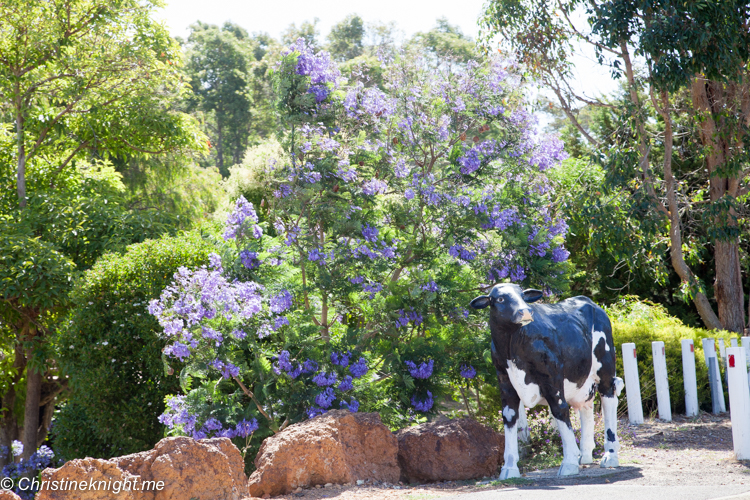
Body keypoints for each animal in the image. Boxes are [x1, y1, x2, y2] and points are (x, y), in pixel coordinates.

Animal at [472, 284, 624, 478]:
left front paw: (569, 462)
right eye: (499, 299)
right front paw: (509, 468)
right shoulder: (504, 380)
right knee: (586, 406)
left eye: (522, 295)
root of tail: (588, 301)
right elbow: (509, 416)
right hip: (582, 379)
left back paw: (610, 455)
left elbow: (560, 410)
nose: (525, 311)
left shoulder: (552, 376)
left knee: (608, 397)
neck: (512, 346)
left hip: (605, 366)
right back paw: (585, 456)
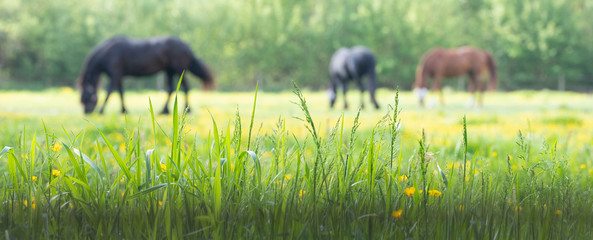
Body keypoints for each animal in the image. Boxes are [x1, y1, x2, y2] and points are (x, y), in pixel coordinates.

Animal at [78, 35, 215, 114]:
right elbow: (121, 93)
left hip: (178, 70)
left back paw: (187, 109)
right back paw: (164, 111)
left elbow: (109, 93)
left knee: (185, 87)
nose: (86, 112)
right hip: (169, 71)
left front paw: (101, 111)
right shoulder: (119, 76)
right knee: (171, 89)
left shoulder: (115, 75)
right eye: (81, 99)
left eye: (87, 97)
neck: (108, 53)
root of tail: (186, 46)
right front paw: (124, 110)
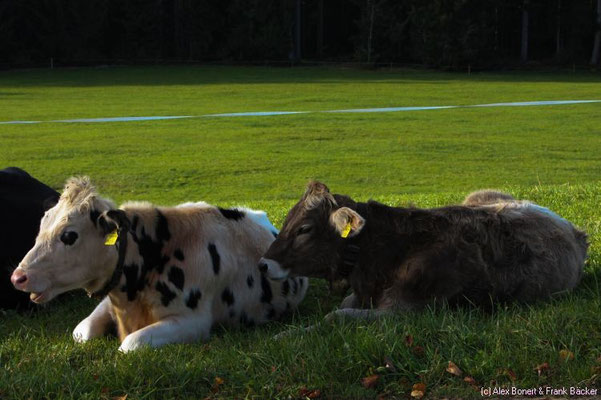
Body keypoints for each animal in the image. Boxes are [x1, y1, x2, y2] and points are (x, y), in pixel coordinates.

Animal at [11, 177, 308, 350]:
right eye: (41, 226)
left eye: (69, 235)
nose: (18, 277)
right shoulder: (109, 300)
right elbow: (81, 332)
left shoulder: (194, 322)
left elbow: (130, 345)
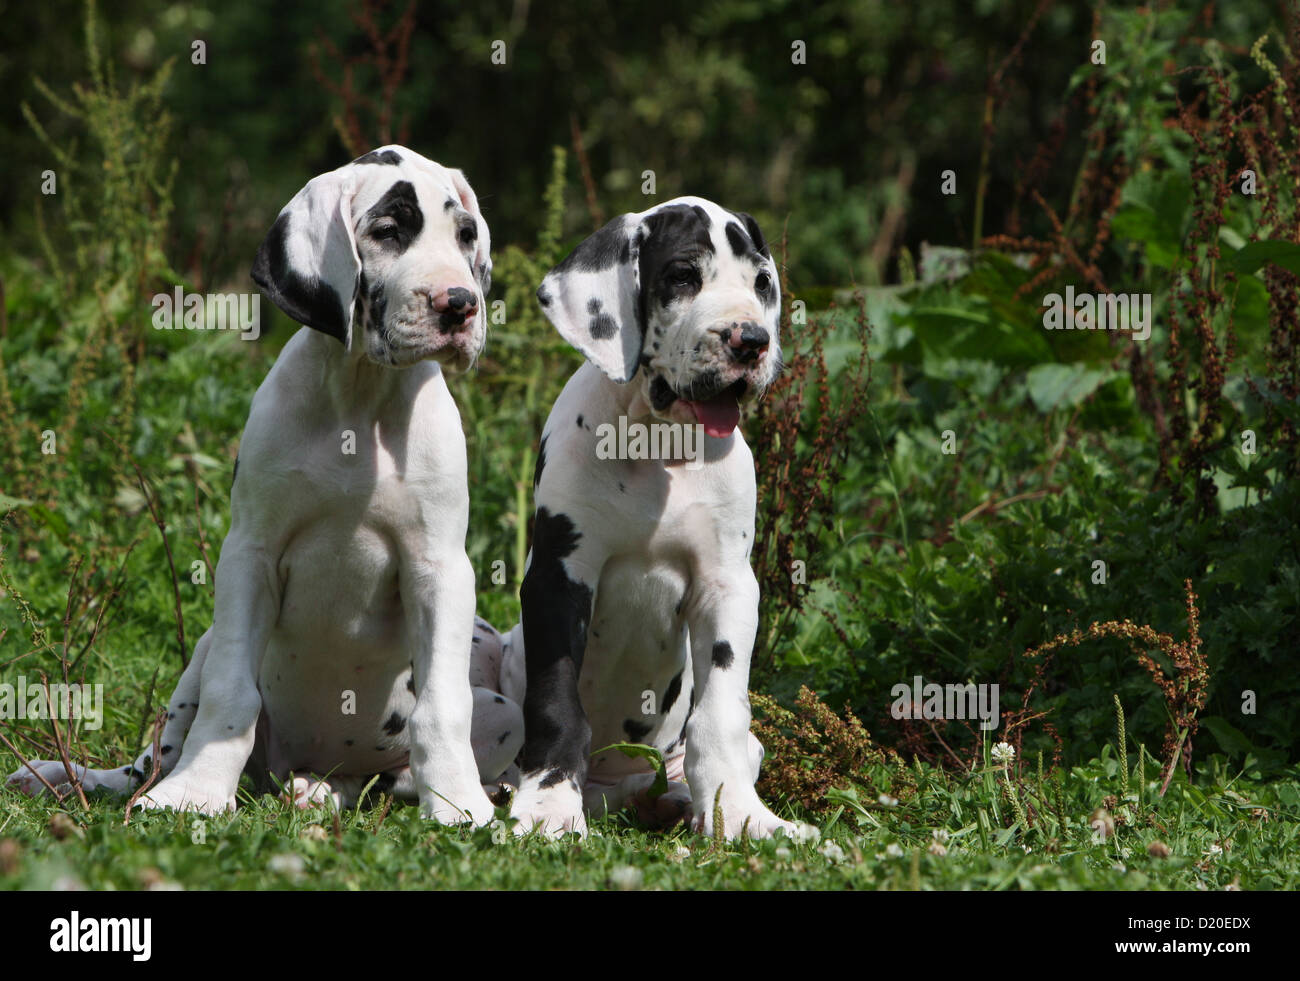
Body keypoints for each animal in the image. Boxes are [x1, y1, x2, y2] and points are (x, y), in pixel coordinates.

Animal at [10, 145, 520, 821]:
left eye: (466, 236)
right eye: (388, 231)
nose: (460, 304)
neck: (358, 404)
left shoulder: (439, 568)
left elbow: (442, 708)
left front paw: (459, 805)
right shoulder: (249, 556)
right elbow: (230, 693)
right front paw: (196, 794)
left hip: (503, 715)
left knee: (385, 777)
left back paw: (333, 791)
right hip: (201, 649)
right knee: (152, 756)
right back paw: (76, 778)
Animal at [488, 196, 795, 841]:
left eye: (761, 282)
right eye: (682, 277)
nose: (751, 340)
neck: (659, 446)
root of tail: (610, 794)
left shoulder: (728, 586)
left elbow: (721, 713)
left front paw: (741, 815)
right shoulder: (560, 578)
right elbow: (556, 704)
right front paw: (548, 808)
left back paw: (673, 802)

* **Task prompt**
Retype all of the listing above exactly, but keep its pictures out.

* **Result for this task**
Body keypoints for each animal in the image. Boxes are [x1, y1, x2, y2] and points are (x, y), in pixel coordinates.

Animal at [472, 284, 624, 478]:
left front paw: (569, 462)
right eye: (499, 299)
right front paw: (509, 468)
right shoulder: (504, 380)
right knee: (586, 406)
left eye: (522, 295)
root of tail: (588, 301)
right elbow: (509, 416)
right hip: (582, 379)
left back paw: (610, 455)
left elbow: (560, 410)
nose: (525, 311)
left shoulder: (552, 376)
left knee: (608, 397)
neck: (512, 346)
left hip: (605, 366)
right back paw: (585, 456)
Body keypoints for each animal in the image. Boxes are [x1, y1, x2, y2] and points are (x, y), in pixel coordinates.

Animal at [78, 35, 215, 114]:
right elbow: (121, 93)
left hip: (178, 70)
left back paw: (187, 109)
right back paw: (164, 111)
left elbow: (109, 93)
left knee: (185, 87)
nose: (86, 112)
right hip: (169, 71)
left front paw: (101, 111)
right shoulder: (119, 76)
right knee: (171, 89)
left shoulder: (115, 75)
right eye: (81, 99)
left eye: (87, 97)
neck: (108, 53)
root of tail: (186, 46)
right front paw: (124, 110)
Body keypoints for each animal in the image. Boxes are [x1, y1, x2, y2] and points are (x, y), in pixel coordinates.

Animal at [11, 177, 308, 350]:
right eye: (41, 226)
left eye: (69, 235)
nose: (18, 277)
right shoulder: (109, 300)
right elbow: (81, 332)
left shoulder: (194, 322)
left elbow: (130, 345)
Body keypoints for each animal in the image. Boxes are [x1, y1, x2, y2] and points are (x, y), in pixel coordinates.

Animal at [10, 145, 520, 821]:
left eye: (466, 236)
right eye: (388, 231)
nose: (460, 304)
neck: (358, 404)
left shoulder: (439, 568)
left elbow: (442, 708)
left front paw: (459, 805)
right shoulder: (249, 556)
right elbow: (230, 693)
right front paw: (196, 794)
left hip: (503, 715)
left knee: (385, 777)
left back paw: (333, 791)
right hip: (201, 649)
right knee: (152, 756)
right back paw: (76, 778)
Animal at [488, 196, 795, 841]:
left eye: (761, 282)
right eye: (682, 277)
nose: (751, 340)
neck: (659, 446)
root of tail: (610, 794)
left shoulder: (728, 586)
left elbow: (721, 713)
left front paw: (741, 815)
right shoulder: (560, 578)
right elbow: (556, 704)
right front paw: (548, 808)
left back paw: (673, 802)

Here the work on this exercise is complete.